Keysight’s UXR1104A Infiniium UXR-Series Oscilloscope captures the record for bandwidth in a real-time sampling oscilloscope at 110 GHz. Now in second place, Teledyne LeCroy’s LabMaster 10 Zi-A reaches 100 GHz while the Tektronix DPO70000SX ATI slips to third place at 70 GHz.
At 110 GHz, Keysight’s UXR1104A Infiniium UXR-Series Oscilloscope is the current bandwidth record-holder for real-time oscilloscopes.
The Keysight announcement comes as little surprise given that the company announced the analog front-end technology in 2016. Until this announcement, Keysight was in third place at 63 GHz.
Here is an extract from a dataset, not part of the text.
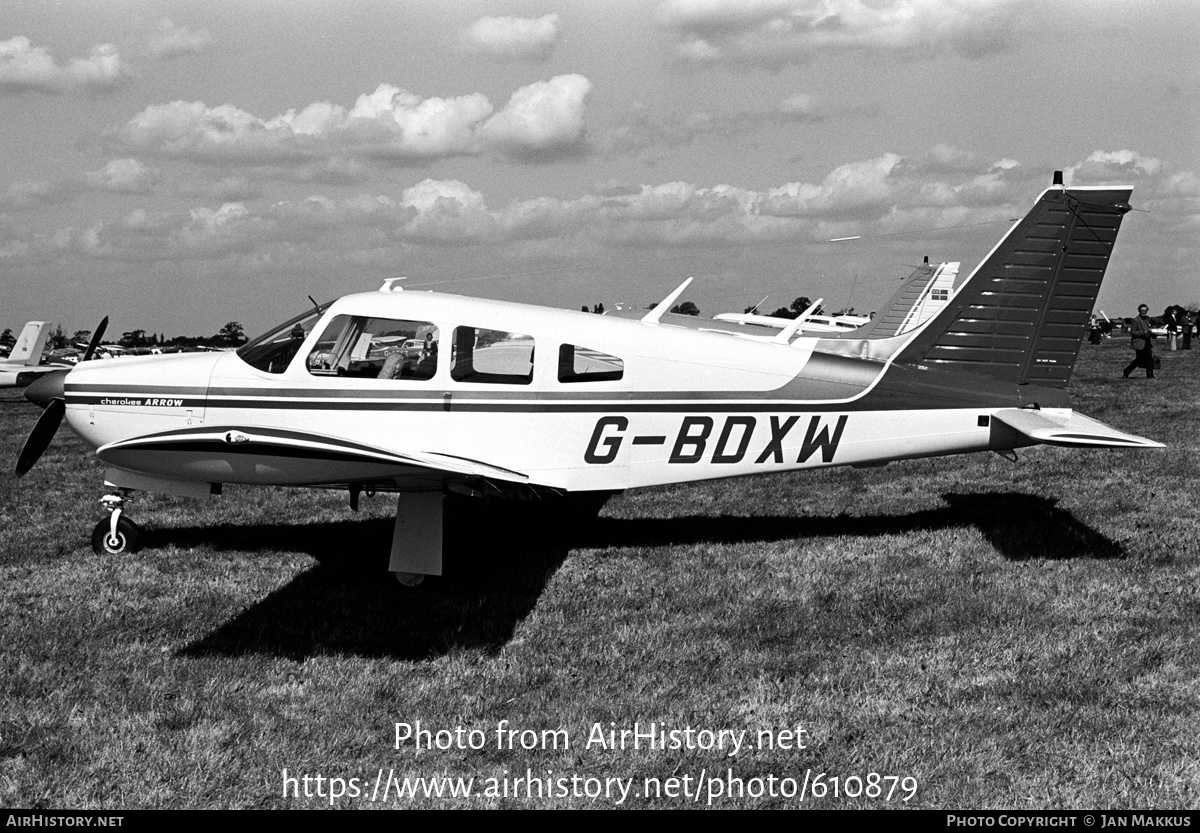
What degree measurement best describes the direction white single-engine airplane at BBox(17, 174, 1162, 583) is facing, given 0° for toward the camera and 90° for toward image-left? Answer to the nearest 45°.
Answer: approximately 90°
Keysight and Teledyne LeCroy take different approaches to the bandwidth issue. Teledyne LeCroy uses a technique called digital bandwidth interleaving (DBI). For 100 GHz, this technique divides the incoming signal into three 36-GHz frequency bands. Using RF techniques, the oscilloscope frequency-shifts the middle and upper bands to baseband, then samples all three bands and reassembles them to recreate the original time-domain signal. The analog and sampling hardware need only go to 36 GHz. Can the company add a fourth frequency band? If so, it could jump back into the lead in a big way. Is 150 GHz possible with DBI?
Keysight takes a more traditional approach. Using an analog front end that includes a Faraday cage, the oscilloscope samples at full bandwidth. Even at that, the UXR series boasts 10-bit analog-to-digital converters (ADCs) as opposed to the eight bits of the competitors. It can also measure at full bandwidth while running all four channels. Teledyne LeCroy’s entry can give you just one channel at 100 GHz (four channels at 36 GHz). Tek’s DPS77002SX also provides one channel at 70 GHz, though it’s a two-channel instrument.
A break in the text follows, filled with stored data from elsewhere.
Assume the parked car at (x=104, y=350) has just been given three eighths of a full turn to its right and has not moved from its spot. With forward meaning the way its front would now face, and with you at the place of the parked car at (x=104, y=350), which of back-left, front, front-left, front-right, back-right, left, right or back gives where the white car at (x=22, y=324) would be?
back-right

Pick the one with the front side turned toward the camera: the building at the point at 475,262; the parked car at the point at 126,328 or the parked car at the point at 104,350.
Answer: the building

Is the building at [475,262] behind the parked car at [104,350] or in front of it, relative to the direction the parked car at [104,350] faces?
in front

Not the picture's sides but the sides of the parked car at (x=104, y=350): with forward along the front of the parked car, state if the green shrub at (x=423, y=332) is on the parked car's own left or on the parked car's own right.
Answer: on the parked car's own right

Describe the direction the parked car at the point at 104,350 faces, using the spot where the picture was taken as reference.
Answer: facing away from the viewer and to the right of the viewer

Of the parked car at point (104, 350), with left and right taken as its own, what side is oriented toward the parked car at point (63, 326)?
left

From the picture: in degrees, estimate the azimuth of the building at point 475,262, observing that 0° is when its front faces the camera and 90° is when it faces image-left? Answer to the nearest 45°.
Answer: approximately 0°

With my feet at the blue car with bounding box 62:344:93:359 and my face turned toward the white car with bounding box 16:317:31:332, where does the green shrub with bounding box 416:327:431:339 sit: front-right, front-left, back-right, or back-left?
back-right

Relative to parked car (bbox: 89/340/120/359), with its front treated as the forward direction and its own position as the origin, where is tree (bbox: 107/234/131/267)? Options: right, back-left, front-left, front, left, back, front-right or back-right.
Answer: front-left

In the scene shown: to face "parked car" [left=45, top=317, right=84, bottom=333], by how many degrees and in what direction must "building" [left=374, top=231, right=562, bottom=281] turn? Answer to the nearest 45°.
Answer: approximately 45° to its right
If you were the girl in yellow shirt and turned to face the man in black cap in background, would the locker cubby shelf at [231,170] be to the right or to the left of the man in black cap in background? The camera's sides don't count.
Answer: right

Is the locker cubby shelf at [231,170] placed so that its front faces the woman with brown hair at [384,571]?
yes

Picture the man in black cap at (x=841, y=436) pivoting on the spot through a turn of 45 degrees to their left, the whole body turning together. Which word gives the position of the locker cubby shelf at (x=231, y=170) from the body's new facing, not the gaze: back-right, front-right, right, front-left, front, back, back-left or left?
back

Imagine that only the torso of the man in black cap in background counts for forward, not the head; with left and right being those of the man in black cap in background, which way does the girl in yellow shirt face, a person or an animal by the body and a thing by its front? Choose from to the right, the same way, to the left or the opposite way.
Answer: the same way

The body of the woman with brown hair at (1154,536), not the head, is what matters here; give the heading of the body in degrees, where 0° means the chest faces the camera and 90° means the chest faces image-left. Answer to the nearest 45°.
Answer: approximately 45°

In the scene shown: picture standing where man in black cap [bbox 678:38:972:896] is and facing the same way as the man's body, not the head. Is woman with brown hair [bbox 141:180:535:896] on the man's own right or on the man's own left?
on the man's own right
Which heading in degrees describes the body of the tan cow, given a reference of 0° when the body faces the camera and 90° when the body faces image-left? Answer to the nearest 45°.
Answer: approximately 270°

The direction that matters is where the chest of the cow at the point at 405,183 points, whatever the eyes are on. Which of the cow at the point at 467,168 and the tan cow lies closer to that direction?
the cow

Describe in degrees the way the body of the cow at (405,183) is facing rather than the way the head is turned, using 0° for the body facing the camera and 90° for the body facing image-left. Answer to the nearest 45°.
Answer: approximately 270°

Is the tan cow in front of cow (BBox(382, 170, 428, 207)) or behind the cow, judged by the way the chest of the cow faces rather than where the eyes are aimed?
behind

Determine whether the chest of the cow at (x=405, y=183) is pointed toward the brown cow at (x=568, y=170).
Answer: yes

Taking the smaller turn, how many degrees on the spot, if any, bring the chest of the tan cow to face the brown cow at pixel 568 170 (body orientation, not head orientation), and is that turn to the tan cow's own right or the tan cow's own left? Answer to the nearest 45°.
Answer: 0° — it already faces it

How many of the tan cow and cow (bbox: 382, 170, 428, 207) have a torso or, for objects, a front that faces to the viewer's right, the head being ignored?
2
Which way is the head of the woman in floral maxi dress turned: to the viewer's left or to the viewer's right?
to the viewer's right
Keysight’s 110-GHz real-time oscilloscope uses a Faraday cage over sensitive analog circuits to reduce noise.
Who needs this bandwidth, anyway?
If you're sitting at your bench designing an audio or electromechanical device, you may wonder who would spend hundreds of thousands of dollars for the high bandwidth? The most common use for these top-of-the line instruments is serial data streams. Today, we’re seeing 112-Gbps (56-Gbaud) data streams using PAM4 — four-level pulse-amplitude modulation — being demonstrated. That’s 56 Gbaud. So, 110 GHz doesn’t even cover the second harmonic. Currently, 56 Gbps running PAM4 (28 Gbaud) and 56-Gbps non-return-to-zero (NRZ) signals are running over fiber and copper. 400-Gbps Ethernet uses 8×56-Gbps lanes.
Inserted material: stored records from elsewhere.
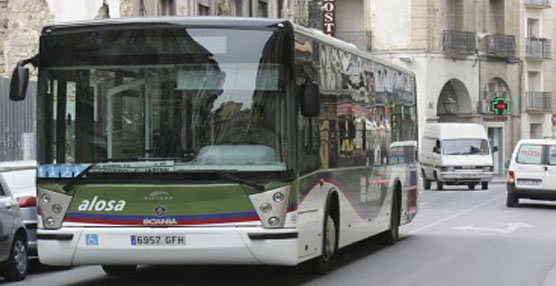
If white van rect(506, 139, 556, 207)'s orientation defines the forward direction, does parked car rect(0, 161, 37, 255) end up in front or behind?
behind

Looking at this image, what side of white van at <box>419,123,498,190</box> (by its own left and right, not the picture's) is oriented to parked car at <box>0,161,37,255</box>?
front

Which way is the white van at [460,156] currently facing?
toward the camera

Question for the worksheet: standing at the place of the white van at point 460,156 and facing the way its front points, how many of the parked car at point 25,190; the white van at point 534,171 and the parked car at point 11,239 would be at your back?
0

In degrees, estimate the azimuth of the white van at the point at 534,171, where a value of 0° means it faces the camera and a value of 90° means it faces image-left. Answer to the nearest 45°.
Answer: approximately 180°

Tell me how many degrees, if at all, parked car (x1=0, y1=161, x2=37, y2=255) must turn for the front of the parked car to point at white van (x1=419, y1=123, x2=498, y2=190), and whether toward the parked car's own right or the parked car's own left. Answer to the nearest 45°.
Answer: approximately 45° to the parked car's own right

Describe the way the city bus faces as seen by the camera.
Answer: facing the viewer

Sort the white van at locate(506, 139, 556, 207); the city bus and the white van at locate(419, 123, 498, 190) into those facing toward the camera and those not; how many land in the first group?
2

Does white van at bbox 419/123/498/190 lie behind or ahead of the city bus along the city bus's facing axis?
behind

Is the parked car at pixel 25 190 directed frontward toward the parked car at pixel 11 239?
no

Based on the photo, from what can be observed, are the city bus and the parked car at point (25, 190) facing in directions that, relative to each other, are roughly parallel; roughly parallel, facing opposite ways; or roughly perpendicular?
roughly parallel, facing opposite ways

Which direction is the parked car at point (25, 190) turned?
away from the camera

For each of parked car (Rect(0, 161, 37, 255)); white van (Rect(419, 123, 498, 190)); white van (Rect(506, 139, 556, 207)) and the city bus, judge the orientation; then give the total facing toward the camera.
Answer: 2

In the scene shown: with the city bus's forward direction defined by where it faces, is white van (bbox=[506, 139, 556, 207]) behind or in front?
behind

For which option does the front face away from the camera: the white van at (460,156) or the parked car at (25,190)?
the parked car

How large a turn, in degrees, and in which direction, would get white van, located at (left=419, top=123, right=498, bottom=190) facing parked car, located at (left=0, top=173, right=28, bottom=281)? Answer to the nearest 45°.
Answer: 0° — it already faces it

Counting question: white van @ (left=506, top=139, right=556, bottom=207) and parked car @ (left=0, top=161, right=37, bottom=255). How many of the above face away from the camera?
2
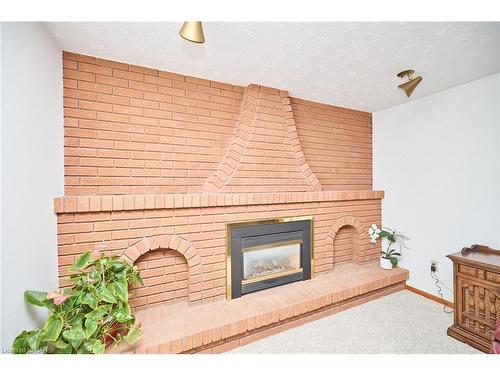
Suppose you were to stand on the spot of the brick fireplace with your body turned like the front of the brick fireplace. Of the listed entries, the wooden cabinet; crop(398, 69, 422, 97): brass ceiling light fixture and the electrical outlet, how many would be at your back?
0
NRZ signals have two levels, producing a single-eye diagram, while PAM4 has four levels and three eyes. PAM4 produces the same data rates at NRZ at half the bandwidth. But the eyes are one-third the height, making them harder to detect.
Speaking of oscilloscopes, nobody loved them more than former EDN technical editor Dan Strassberg, who passed away last week. Dan would have loved Keysight’s announcement but would have questioned the technology as he always did.